Furthermore, to provide evidence of construct validity the a set of residents performing the surgeries were assessed by the same assessor in two separate training years, first in year 4 and next in year 5. The scores was compared between the trainees attending senior and junior years. Notable improvement was observed in the scores of the same trainees in senior year (Figure 1), proving the construct validity of the instrument. This was measured comparing means using independent t sample test (P<0.005, mean difference: 18.8, 95% confidence interval 7.45-30.14). However, the in this set, GRS did not show statistical significance (P<1.80 mean difference: 12.2 95% confidence interval 6.96-31.36).

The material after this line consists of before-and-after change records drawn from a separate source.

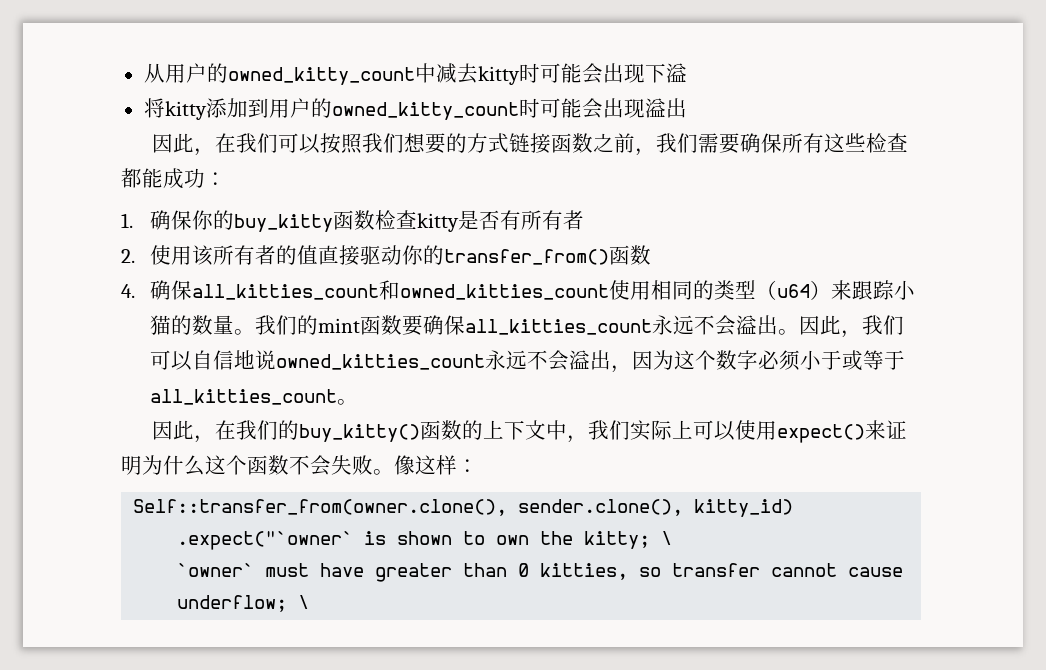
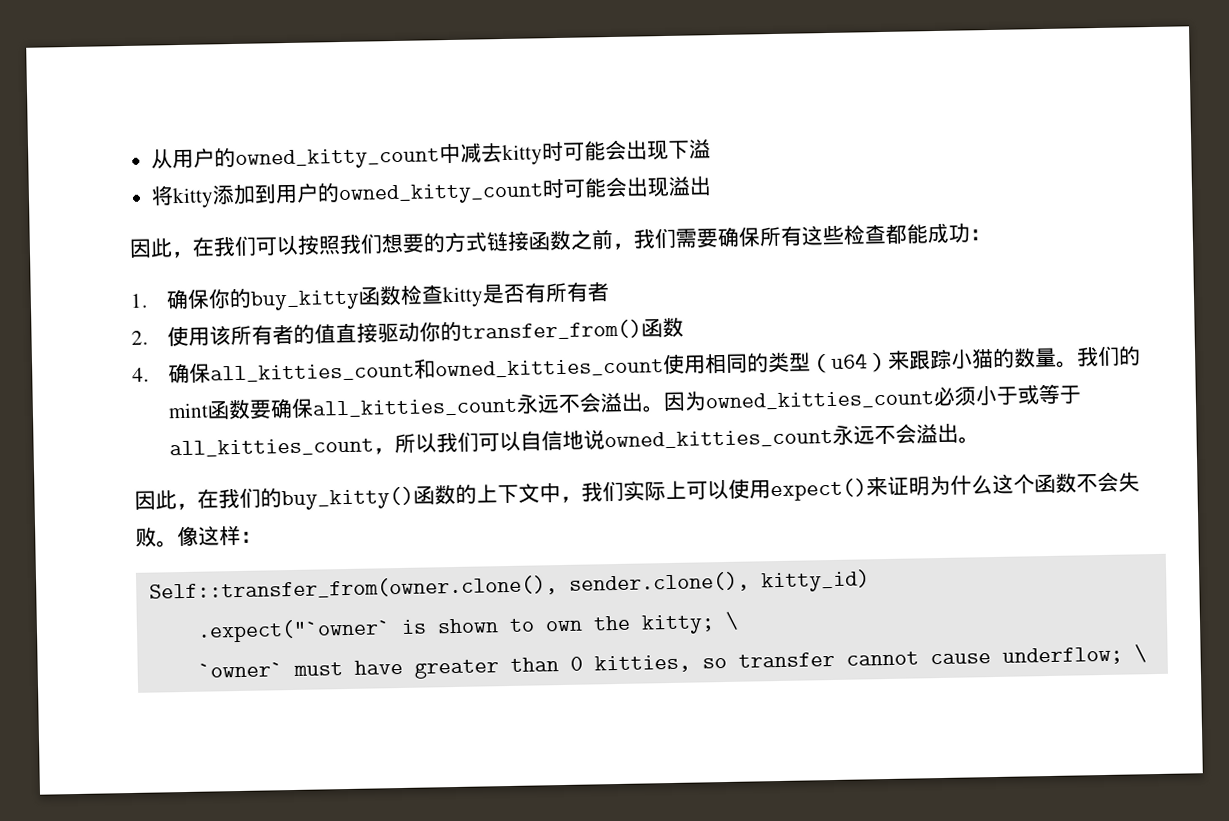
[819,315,862,338] 此， -> [684,383,1082,411] [169,433,438,458] 为owned_kitties_count必须小于或等于all_kitties_count，所以
[610,350,905,373] [149,389,337,405] ，因为这个数字必须小于或等于all_kitties_count -> (960, 433) none

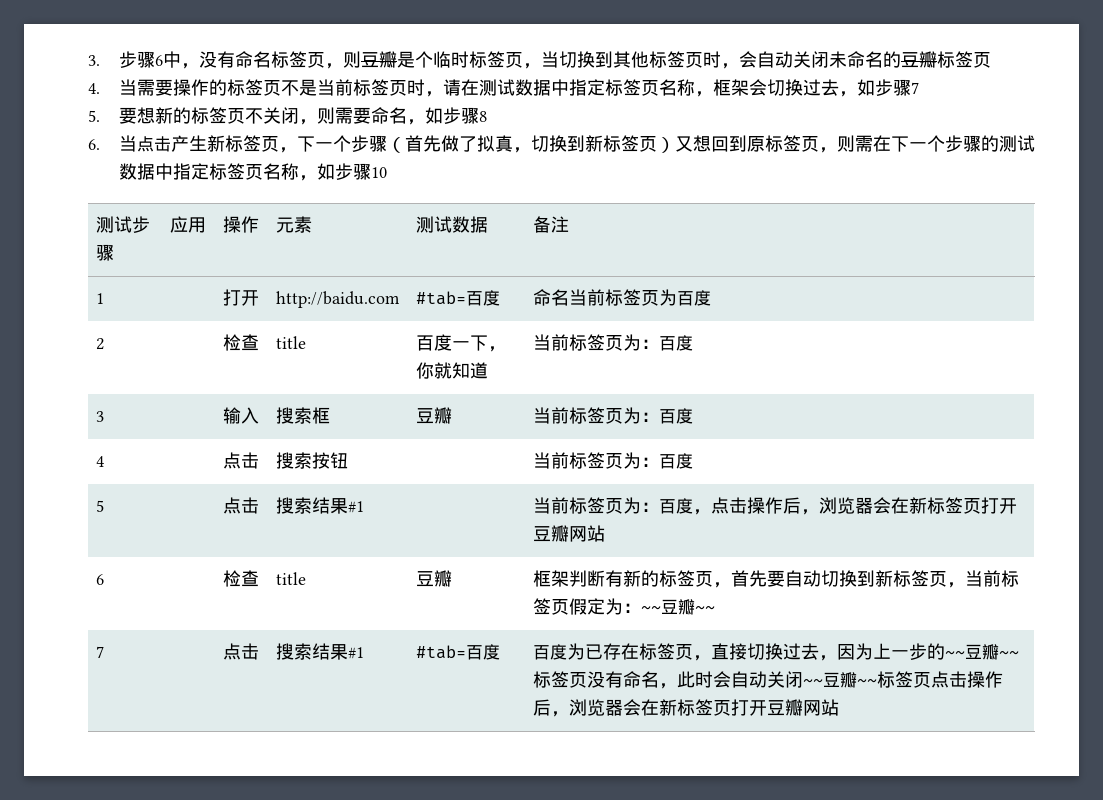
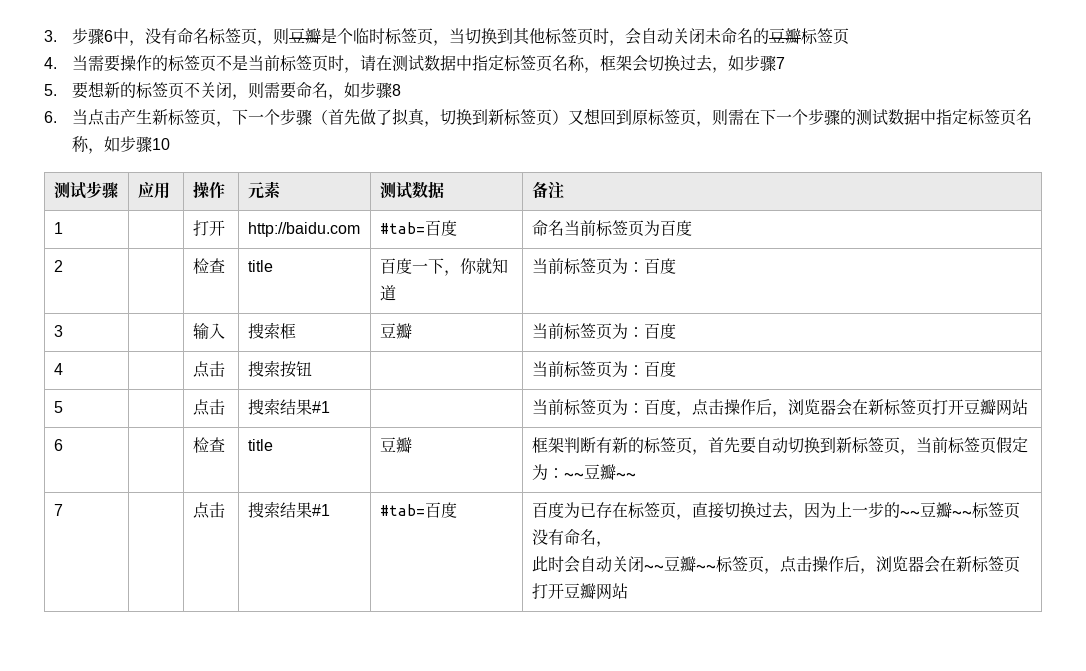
(678, 686) none -> (612, 544) //
(932, 680) none -> [763,568,780,574] ，

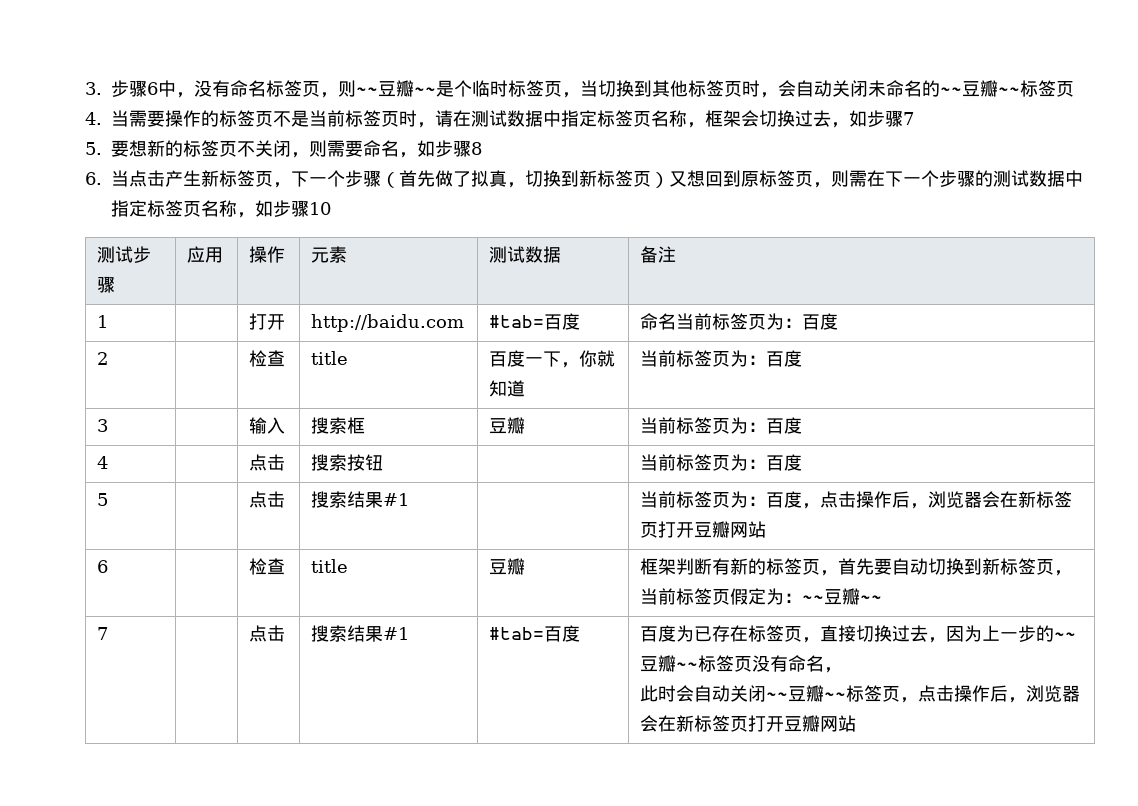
[288,28,321,44] 豆瓣 -> [356,80,436,97] ~~豆瓣~~
[768,28,801,44] 豆瓣 -> [940,80,1020,97] ~~豆瓣~~
(660, 228) none -> [783,318,802,328] ：

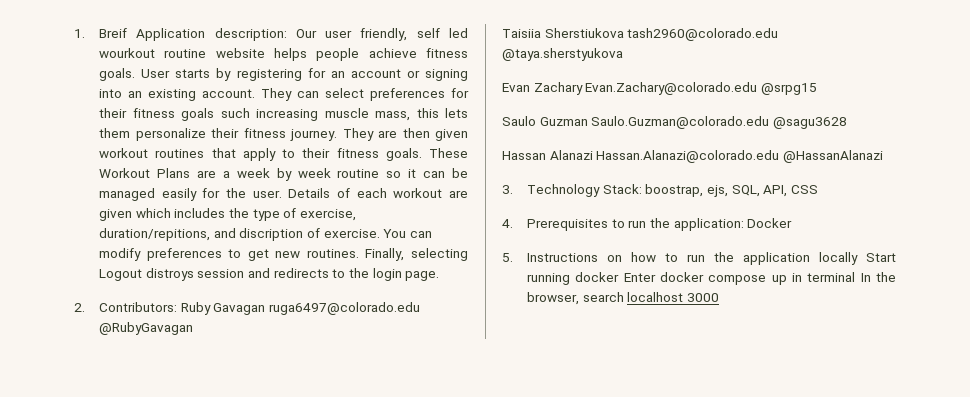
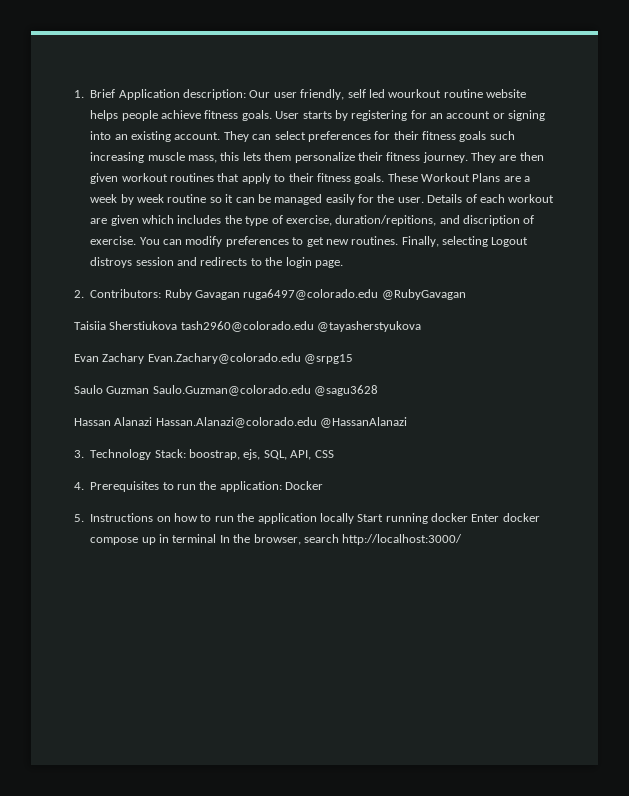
[99,28,128,38] Breif -> [90,89,116,98] Brief
[502,48,623,61] @taya.sherstyukova -> [317,321,422,332] @tayasherstyukova
[627,292,720,302] localhost 3000 -> [342,534,463,545] http://localhost:3000/

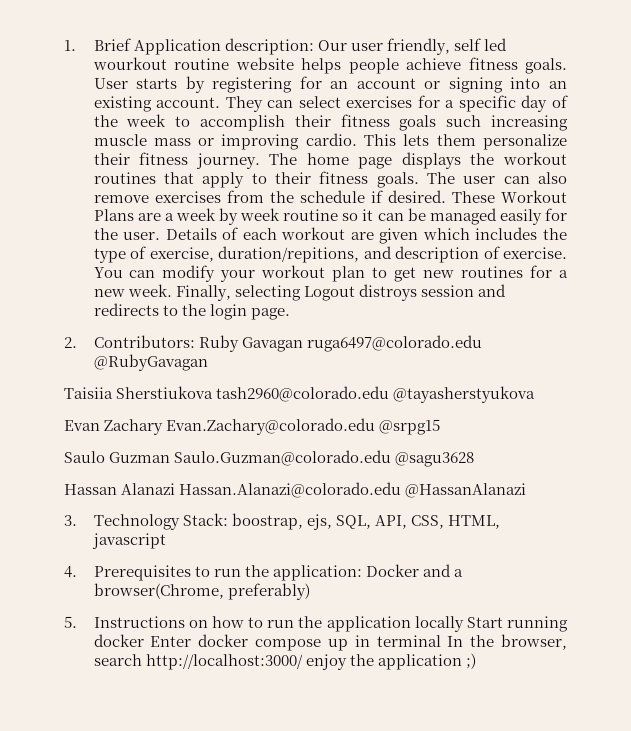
[307,131,391,142] preferences for -> [346,95,568,112] [93,114,285,131] exercises for a specific day of the week to accomplish
[188,152,240,163] mass, this -> [153,133,397,150] mass or improving cardio. This
[471,152,544,163] [90,173,119,184] They are then given -> [269,152,495,169] The home page displays the
(385, 178) none -> [426,172,567,184] [93,190,446,203] The user can also remove exercises from the schedule if desired.
[463,215,520,226] discription -> [394,246,479,263] description
[225,236,399,247] preferences to get new routines. -> [220,265,569,282] [93,284,172,297] your workout plan to get new routines for a new week.
[314,450,334,458] CSS -> [410,515,500,529] [91,533,166,549] CSS, HTML, javascript
(324, 485) none -> [422,564,463,577] [93,583,310,600] and a browser(Chrome, preferably)
(463, 539) none -> [305,653,476,670] enjoy the application ;)

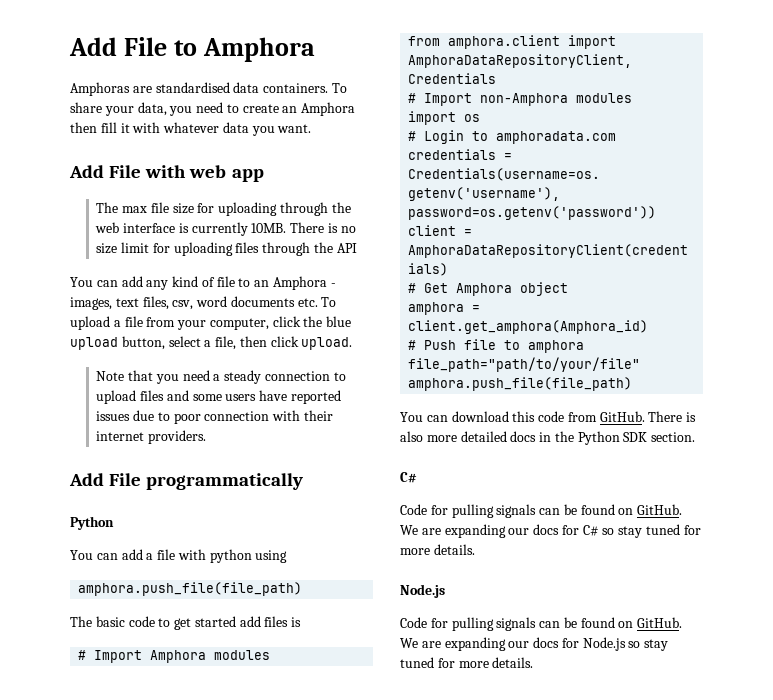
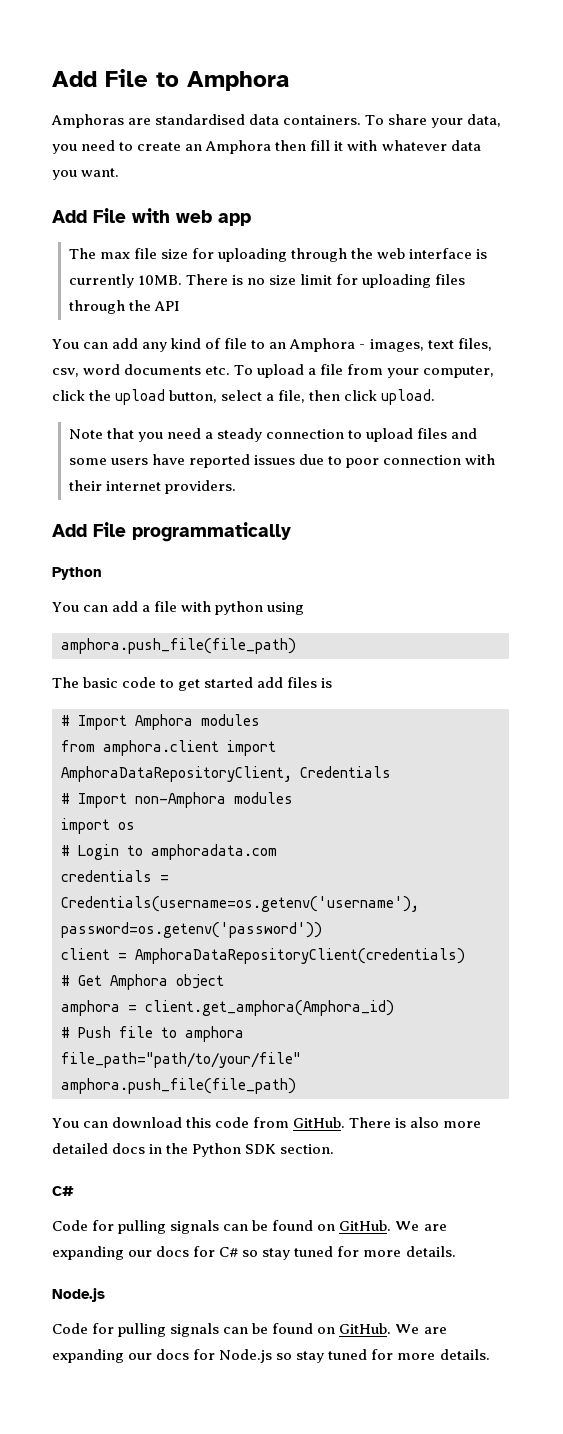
[326,316,352,327] blue -> (112, 395) none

The emphasis on work-place assessment methods has been growing as measuring a trainee’s knowledge, skills, judgment or professional behavior is of determinative values in the educational or training programs . Standardized methods of assessing the surgical skills of trainees in the operating theatre require valid and reliable instruments to ensure that graduates’ performance is in compliance with the accepted professional demands . To address the growing need for a structured assessment tool to properly evaluate the operative skills of otolaryngology trainees/residents performing thyroid surgery this assessment tool was developed, which proved to be valid and reliable as well as acceptable to assessors. The feasibility and cost-effectiveness of the assessment tool developed in this study were present, as these are essential components for an assessment method to be convenient and for proper implementation of it in a training program.
Considering the reliability, the internal consistency was found to be significant when compared to the known global rating scale that was used as a second tool in this study.
Since measuring the progress of trainees over time is crucial in certifying competence, this instrument was able to demonstrate achievement of higher score with advancement in training years. It was also able to capture progress within the same participant after gaining more experience and knowledge with subsequent evaluations.
Limitations to this study include the small sample size, however, increase in the number of participants would be considered to confirm findings in future studies as this is a preliminary pilot one. Another limitation which too will be addressed in the subsequent larger scale study is that inter-rater agreement was not possible to be calculated since every participant was assessed by a single assessor.
The otolaryngology residents were directly observed performing thyroid surgeries on patients in presence of the assessors who were consultants, in contrast to other studies that were done at other different settings using bench models or live anaesthetized animals .
This tool’s components are broadly similar to those developed by Diaz Voss Varela et al. , however, this instrument has longer and separate items that would play an important role in accurate evaluation of operative skills of the residents. This study’s results were consistent with those developed by Diaz Voss Varela et al. in terms of feasibility, reliability and construct validity .
The experience of otolaryngology head and neck surgeons in developing assessment tools for evaluating technical skill and knowledge of trainees performing various procedures have been successful as these tools were found to have proven statistical significance [7-9]. This ensures that such validated instruments can be adopted with good educational impact in otolaryngology practice.
This instrument shows promising results to be a reliable, valid and feasible assessment method for testing the surgical skills of the residents within the operation theater, performing thyroidectomy. It provides detailed evaluation with global considerations to the decisive and crucial steps in the surgical procedures that requires competence of the residents. Such instrument can contribute to the educational development in the surgical field as it gives insight and feedback about the competency level of trainees.